Не добившись должного ответа и от Гаррисона, Хэмптон встал из-за стола и пошатываясь прошелся между столиками, разливая из бутылки остатки спиртного всем, кто попался на его пути. Присев рядом с Канетти, он продолжил:
— Вот ты, Тони, — обратился он ко всеми уважаемому в экипаже старшине. — Зачем тебе чернокожему многодетному папаше лезть в это пекло? Ну, скажи мне откровенно, зачем? Молчишь? Конечно, ты друг самого капитана! Тебе не ловко. Но вот что я тебе скажу, Тони.
Хэмптон для большей убедительности встал на стул и гаркнул во весь голос:
— Никто нас больше не родит на этот свет, господа! Это я знаю точно! А, твоим малышам, Тони, нужен ты, а не эти блестящие бирюльки на груди и героические подвиги! Плевать на все награды, когда речь идет о собственной жизни. Тони…
Хэмптон потерял равновесие, но собутыльники, и прежде всего Тони, успели его подхватить. Перед тем как отключиться, он дружелюбно похлопал ладошкой по его чернокожей щеке и сказал:
— Ты даже здесь пытаешься кого-то спасти. Извини, дружище, но в этот поход ты пойдешь без меня.

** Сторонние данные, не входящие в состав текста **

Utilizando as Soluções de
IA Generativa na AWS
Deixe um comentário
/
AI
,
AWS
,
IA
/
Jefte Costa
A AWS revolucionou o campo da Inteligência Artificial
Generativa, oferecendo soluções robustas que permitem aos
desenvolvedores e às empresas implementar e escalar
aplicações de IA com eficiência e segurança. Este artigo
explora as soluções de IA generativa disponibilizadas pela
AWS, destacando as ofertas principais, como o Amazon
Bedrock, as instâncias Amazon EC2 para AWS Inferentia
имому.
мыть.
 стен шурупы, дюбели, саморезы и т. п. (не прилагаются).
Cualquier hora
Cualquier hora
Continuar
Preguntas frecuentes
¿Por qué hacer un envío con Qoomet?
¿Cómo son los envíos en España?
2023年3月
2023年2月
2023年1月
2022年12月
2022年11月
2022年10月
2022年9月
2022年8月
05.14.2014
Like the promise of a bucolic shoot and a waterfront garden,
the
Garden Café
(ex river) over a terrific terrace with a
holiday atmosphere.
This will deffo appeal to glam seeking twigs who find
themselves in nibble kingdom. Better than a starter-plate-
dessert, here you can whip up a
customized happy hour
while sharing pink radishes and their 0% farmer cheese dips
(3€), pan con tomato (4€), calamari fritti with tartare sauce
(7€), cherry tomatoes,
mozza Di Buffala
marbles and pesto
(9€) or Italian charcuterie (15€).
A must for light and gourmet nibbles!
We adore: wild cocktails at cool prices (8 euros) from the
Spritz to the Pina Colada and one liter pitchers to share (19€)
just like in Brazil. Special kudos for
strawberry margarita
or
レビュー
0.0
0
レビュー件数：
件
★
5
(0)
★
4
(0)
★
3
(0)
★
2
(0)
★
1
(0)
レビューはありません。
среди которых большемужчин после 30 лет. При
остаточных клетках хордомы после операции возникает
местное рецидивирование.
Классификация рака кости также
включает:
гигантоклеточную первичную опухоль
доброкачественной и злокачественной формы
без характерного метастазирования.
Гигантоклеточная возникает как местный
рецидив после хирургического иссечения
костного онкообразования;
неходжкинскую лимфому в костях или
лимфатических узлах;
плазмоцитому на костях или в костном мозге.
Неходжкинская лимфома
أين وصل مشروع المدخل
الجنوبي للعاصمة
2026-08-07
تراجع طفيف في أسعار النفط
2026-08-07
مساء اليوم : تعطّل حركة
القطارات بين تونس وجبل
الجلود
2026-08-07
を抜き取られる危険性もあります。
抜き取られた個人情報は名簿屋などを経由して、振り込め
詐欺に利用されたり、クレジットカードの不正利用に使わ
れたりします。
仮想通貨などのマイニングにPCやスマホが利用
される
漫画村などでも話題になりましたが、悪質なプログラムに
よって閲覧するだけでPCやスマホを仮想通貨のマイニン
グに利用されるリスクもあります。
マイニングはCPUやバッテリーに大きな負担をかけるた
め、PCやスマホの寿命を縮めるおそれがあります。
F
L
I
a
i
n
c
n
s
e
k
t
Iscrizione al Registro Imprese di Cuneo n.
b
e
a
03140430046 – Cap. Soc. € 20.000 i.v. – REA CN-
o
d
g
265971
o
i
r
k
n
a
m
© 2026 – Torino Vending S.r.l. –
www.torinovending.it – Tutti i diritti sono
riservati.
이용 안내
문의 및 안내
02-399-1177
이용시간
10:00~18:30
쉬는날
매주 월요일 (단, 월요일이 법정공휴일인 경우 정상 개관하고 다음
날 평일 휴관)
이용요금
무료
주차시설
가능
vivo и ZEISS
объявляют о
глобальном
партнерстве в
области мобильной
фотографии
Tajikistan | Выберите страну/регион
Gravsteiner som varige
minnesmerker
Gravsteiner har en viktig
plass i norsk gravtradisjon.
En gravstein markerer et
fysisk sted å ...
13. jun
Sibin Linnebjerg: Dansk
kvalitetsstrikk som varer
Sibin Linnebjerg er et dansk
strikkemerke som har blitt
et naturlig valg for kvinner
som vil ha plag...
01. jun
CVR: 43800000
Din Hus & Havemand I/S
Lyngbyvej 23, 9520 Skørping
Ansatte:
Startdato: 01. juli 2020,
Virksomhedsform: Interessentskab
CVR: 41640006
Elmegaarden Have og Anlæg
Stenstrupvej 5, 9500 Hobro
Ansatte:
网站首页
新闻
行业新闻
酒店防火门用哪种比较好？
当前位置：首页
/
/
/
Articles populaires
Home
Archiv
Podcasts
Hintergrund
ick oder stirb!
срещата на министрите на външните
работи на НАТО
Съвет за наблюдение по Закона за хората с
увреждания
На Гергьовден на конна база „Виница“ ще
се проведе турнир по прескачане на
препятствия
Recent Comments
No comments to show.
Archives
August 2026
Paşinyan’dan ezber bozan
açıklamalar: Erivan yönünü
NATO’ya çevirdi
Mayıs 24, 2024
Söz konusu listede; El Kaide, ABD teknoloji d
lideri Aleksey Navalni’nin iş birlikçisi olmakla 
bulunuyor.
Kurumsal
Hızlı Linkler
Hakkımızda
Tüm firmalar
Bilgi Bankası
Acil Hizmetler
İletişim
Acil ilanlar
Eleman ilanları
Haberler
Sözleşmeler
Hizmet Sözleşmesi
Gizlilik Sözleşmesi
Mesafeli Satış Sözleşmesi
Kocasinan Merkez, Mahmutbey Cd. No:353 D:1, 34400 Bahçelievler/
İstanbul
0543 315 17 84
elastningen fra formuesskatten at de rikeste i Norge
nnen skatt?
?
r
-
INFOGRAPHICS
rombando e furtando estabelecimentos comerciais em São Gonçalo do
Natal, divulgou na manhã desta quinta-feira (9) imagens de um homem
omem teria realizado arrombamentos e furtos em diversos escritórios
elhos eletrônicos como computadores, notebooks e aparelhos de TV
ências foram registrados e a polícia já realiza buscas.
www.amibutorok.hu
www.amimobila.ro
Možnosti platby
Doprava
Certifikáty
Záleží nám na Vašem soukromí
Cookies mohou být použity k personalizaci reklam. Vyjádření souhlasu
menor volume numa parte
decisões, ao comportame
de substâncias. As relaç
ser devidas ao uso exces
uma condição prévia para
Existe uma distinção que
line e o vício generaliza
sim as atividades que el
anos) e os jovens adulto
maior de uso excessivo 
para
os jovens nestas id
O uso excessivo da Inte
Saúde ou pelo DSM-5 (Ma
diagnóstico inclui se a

Часть компании убыла передавать Хэмптона из рук в руки его супруге — благо, они жили недалеко от ресторана. Другая часть, состоявшая в основном из холостяков, под впечатлением от речи свалившегося со стула оратора, ещё долго донимала окружающих своими пьяными выходками и выкриками. Особенно буйствовал связист. Как и Хэмптон, он поддался паническим настроениям.
— Та пошли они все к Дюреру-Фюреру! — ни при каких обстоятельствах он не забывал про своего «лучшего» друга. — Хэмптон был прав, когда орал со стула…
— Мама! Мамочка! — театрально воскликнул Генри. — Ты никогда не узнаешь, где бросил свои кости твой любимый сынок… Мама! Роди меня обратно!
До военной полиции дело не дошло — в Бангоре привыкли к встречам и проводам подводников.
У Беста была налажена система сбора внутренней информации. К утру, он знал обо всём произошедшем в ресторане в подробных деталях. Бест никак не ожидал, что после ухода из этого заведения основного командного звена, там разразится пьяная разборка с разглашением тайных сведений, а пьяные выкрики отдельных личностей трансформируются в рапорта с просьбой о переводе на береговую службу или увольнение. Основной виновник, а это, как известно, был штурман, получил своё — он уже давал показания перед соответствующими органами флота о разглашении военной тайны. Пришлось приложить немало усилий, чтобы штурмана не заменили на другого офицера.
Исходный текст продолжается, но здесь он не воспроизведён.